PROMPT>
Copy the part of the entries below that opens with the line containing "Sorry, you need to be a club member to add" and closes with the line containing "AFFILIATIONS", with both of those lines included.

'''

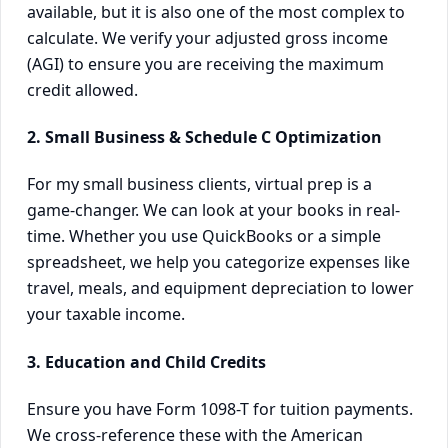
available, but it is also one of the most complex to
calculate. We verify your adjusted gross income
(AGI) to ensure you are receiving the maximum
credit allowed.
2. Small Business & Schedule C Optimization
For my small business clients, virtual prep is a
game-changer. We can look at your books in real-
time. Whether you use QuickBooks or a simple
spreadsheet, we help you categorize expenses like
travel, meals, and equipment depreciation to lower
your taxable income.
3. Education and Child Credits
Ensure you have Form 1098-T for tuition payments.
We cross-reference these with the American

'''
'''

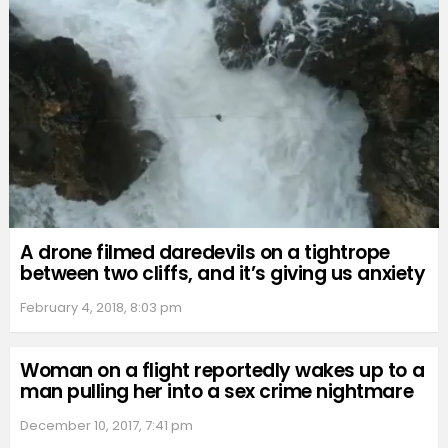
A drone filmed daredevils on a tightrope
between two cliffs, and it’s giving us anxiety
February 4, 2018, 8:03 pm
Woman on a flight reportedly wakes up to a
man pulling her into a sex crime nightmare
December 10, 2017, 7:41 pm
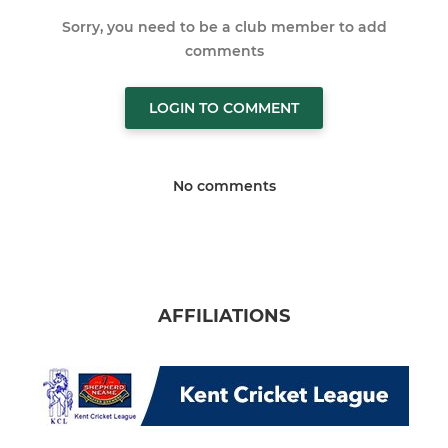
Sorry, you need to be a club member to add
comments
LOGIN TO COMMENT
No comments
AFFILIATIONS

'''

ANSWER FOR THE TASK>
Sorry, you need to be a club member to add
comments
LOGIN TO COMMENT
No comments
AFFILIATIONS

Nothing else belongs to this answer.